TEMELLİ KAPATILMA TALEBİ
İddianamede kapatılma istemine dayanak sağlayan delillerin tamamının mevcut olduğu belirtilerek, “HDP adıyla tüzel kişilik kazanan davalı partinin eylemleri devletin bağımsızlığına, ülkesi ve milletiyle bölünmez bütünlüğüne, insan haklarına aykırı bulunmuş ve davalı parti aynı zamanda hemen hemen tüm organları, üyeleri ve teşkilatları vasıtasıyla bu nitelikteki suçları işlemiş, işlenmesini teşvik etmiş, bu suçları ve bu suçları işleyenleri övmüştür. Bu nitelikteki eylemler kimi zaman davalı parti genel başkanları da dahil olmak üzere parti organlarınca kararlılık içinde, kimi zaman ise bu nitelikteki fiiller parti üyelerince yoğun bir şekilde işlenmiş ve bu durum değişik kademelerdeki parti organlarınca zımnen veya açıkça benimsenmiştir. Dolayısıyla HPD bu nitelikteki eylemlerin odağı haline gelmiştir. Bu itibarla davalı partinin Anayasa’nın 68/4’üncü maddesine aykırı eylemleri nedeniyle Anayasa’nın 69/6 ve 2820 sayılı Siyasi Partiler Yasası’nın 101/1-b ve 103/2’nci maddeleri uyarınca temelli kapatılmasına karar verilmesini talep etmek zarureti doğmuştur” denildi.

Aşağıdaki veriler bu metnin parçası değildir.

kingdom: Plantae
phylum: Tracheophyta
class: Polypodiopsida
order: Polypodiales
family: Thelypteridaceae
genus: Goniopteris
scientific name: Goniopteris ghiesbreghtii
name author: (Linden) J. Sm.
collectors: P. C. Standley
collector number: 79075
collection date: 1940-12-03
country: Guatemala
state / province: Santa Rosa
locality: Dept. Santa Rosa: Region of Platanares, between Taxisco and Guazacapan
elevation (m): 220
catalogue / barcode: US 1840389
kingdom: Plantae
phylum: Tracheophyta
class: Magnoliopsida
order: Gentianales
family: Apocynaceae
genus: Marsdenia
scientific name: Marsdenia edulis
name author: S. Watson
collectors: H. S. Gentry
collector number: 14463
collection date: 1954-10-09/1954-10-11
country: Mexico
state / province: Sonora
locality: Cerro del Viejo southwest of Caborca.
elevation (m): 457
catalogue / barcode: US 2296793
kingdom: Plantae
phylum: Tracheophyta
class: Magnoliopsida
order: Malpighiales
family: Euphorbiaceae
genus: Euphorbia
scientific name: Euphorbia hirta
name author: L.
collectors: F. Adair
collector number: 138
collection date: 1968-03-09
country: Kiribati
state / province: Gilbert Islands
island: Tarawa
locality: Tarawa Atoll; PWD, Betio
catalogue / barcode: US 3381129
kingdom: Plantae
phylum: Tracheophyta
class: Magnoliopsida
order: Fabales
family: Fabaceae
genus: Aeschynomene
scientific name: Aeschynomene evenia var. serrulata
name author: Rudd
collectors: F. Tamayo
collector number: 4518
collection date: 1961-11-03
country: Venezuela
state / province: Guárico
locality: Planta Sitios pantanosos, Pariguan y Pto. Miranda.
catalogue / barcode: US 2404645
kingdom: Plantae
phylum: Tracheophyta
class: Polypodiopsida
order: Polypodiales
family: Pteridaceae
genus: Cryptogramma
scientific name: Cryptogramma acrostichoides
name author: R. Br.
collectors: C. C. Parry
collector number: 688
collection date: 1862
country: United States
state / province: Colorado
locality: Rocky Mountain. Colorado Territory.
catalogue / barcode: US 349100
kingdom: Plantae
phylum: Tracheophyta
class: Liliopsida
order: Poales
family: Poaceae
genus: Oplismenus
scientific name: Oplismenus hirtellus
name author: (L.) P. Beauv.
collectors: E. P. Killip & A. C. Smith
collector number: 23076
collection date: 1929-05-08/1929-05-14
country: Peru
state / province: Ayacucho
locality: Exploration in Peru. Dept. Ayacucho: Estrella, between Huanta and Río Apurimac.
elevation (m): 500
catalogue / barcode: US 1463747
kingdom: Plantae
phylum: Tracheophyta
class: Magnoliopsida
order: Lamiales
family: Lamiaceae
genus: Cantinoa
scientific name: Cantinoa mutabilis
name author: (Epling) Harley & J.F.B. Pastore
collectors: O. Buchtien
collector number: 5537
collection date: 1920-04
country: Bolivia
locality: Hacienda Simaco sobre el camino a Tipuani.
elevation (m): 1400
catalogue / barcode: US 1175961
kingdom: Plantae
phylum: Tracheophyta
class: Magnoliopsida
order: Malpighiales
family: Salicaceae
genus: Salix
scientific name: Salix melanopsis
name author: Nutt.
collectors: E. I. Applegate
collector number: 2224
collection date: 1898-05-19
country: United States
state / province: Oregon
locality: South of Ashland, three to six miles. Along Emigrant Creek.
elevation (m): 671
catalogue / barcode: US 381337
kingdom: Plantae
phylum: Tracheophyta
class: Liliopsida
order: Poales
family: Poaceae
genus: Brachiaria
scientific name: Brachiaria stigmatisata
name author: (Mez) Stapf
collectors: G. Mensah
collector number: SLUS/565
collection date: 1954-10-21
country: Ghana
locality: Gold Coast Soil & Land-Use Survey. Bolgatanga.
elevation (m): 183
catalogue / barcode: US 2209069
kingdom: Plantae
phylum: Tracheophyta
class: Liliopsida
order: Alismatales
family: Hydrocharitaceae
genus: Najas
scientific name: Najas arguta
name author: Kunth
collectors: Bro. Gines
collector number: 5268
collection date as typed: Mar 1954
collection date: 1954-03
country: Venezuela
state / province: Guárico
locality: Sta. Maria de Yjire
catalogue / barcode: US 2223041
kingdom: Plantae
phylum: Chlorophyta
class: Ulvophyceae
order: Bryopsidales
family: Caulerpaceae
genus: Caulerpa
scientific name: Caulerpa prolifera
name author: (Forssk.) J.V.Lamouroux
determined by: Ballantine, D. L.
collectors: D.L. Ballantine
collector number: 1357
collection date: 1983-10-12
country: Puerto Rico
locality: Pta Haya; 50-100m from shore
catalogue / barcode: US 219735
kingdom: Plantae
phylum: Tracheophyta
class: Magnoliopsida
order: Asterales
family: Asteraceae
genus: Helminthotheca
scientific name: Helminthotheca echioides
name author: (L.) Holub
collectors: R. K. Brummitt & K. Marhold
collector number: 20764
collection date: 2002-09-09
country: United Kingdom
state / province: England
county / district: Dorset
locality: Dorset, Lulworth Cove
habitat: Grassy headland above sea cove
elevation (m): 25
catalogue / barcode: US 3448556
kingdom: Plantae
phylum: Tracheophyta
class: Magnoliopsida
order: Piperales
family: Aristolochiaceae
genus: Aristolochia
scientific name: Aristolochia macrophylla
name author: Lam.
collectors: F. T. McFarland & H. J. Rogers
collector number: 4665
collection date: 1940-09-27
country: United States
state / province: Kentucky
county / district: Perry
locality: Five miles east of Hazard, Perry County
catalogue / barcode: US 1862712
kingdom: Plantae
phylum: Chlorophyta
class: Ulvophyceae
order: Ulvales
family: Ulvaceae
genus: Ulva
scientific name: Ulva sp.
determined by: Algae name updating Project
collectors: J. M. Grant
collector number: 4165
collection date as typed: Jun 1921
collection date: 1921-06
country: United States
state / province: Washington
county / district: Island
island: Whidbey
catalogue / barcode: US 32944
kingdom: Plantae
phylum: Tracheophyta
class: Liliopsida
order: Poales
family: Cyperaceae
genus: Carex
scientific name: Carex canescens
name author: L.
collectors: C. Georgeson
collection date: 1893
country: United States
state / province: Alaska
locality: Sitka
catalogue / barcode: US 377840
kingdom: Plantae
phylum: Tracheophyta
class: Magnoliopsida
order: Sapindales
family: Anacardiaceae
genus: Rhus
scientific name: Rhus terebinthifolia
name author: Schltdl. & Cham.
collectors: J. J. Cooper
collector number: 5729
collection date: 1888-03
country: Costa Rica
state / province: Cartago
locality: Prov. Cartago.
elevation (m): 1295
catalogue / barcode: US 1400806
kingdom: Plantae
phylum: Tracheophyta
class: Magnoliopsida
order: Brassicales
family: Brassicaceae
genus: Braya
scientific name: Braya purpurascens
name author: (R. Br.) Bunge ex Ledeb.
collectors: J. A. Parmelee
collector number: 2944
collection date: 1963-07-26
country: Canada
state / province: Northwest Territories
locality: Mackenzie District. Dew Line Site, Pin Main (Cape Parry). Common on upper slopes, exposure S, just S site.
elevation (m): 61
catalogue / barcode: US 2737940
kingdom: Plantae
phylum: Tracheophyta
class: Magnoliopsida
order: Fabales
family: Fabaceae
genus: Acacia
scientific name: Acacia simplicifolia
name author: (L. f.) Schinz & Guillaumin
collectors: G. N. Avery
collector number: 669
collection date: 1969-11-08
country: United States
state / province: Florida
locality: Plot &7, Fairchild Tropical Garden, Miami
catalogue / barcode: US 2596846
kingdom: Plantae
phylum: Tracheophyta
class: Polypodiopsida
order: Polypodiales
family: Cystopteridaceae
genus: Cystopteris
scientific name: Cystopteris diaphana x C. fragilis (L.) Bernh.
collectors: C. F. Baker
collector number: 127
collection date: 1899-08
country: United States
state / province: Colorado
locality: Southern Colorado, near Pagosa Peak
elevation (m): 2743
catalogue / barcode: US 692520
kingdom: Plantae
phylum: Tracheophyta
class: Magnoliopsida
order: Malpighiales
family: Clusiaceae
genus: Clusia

451 KİŞİ HAKKINDA SİYASİ YASAK İSTENDİ
İddianamede ayrıca Selahattin Demirtaş, Pervin Buldan, Sezai Temelli, Mithat Sancar, Sebahat Tuncel, Figen Yüksekdağ Şenoğlu ve Ahmet Şık’ın da aralarında bulunduğu 451 isme, temelli kapatılmaya ilişkin kararın Resmi Gazete’de yayımlanmasından itibaren beş yıl süreyle siyasi yasak konulması istendi.